Trump initially stated that there was violence "on many sides," as NPR has reported. In comments Monday, Trump specifically called out "the KKK, neo-Nazis and white supremacists and other hate groups that are repugnant to everything we hold dear as Americans."
But he seemed to backtrack on that criticism Tuesday when he suggested there was "blame on both sides":
"I'm not putting anybody on a moral plane. What I'm saying is this — you had a group on one side, and you had a group on the other, and they came at each other with clubs and it was vicious and it was horrible and it was a horrible thing to watch. ... But there is another side. There was a group on this side, you can call them the left, you've just called them the left, that came, violently attacking the other group. So you can say what you want, but that's the way it is."
During Heyer's memorial service, her mother called on people to honor her daughter's legacy by fighting injustice.

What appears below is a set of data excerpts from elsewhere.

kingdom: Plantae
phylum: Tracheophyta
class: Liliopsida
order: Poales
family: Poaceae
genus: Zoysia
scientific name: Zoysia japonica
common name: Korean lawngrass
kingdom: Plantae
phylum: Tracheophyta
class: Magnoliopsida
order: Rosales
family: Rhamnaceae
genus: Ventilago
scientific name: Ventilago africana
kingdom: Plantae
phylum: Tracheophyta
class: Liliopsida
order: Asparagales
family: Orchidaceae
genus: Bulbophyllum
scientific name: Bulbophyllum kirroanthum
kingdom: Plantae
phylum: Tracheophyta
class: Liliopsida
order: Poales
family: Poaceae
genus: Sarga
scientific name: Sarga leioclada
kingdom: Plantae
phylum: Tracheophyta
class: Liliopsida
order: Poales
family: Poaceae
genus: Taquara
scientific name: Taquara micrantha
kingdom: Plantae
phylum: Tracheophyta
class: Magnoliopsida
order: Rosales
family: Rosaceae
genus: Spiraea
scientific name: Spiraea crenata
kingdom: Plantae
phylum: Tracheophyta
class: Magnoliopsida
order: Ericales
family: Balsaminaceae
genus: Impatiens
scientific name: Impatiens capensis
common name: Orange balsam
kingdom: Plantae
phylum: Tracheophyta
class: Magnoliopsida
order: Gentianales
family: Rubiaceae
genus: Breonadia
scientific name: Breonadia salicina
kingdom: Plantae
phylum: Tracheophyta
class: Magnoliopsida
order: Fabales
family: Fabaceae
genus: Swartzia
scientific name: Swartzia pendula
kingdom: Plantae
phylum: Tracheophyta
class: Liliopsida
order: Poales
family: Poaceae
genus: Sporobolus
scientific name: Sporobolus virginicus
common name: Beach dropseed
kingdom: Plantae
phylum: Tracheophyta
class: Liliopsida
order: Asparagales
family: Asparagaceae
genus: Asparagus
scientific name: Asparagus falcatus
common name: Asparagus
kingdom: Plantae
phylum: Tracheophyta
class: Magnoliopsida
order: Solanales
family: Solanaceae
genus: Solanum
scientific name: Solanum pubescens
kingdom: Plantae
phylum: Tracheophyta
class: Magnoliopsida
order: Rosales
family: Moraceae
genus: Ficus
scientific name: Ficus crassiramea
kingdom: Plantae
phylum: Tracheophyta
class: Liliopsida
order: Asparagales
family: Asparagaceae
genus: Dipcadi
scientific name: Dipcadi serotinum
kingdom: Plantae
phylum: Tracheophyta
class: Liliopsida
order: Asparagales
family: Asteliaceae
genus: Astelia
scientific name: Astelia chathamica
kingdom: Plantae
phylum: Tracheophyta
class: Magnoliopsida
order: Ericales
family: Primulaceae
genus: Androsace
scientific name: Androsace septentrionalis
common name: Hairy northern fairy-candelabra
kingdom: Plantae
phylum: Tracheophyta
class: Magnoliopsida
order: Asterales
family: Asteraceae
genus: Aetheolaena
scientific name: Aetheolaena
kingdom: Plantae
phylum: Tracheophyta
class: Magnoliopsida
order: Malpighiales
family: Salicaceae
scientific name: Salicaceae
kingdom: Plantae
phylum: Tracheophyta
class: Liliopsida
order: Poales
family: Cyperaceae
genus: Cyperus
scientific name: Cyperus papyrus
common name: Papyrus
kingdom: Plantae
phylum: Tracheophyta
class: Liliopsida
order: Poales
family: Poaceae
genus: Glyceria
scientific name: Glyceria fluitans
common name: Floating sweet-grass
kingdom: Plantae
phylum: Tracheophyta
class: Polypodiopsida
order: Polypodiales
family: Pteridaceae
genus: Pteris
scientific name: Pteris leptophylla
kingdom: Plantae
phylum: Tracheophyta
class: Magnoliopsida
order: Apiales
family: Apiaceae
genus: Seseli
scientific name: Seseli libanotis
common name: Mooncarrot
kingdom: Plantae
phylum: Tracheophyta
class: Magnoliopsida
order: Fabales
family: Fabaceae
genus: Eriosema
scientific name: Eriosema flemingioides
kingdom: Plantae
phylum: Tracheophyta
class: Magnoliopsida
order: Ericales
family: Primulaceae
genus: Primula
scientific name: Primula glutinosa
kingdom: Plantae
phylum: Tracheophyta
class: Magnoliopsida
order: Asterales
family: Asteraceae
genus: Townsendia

As NPR's Camila Domonoske reported, Bro cited a Facebook post that Heyer wrote: "If you're not outraged, you're not paying attention."
In a statement, the mayor said he was seeking to magnify Heyer's voice, as her mother asked.
Signer also said that he planned to "work with my colleagues on City Council to demand that our General Assembly swiftly enact legislation allowing localities to ban the open or concealed carry of weapons in public events deemed to pose a potential security risk."
He said that however the city decides to memorialize Heyer, it should be "in a way that tells the truth of what happened in our city."
Signer called for the removal of Confederate statues from downtown Charlottesville and asked that the governor and the state's General Assembly "come together in a special session so the legislature can swiftly act to enable localities to determine the fate of monuments like the Lee statue."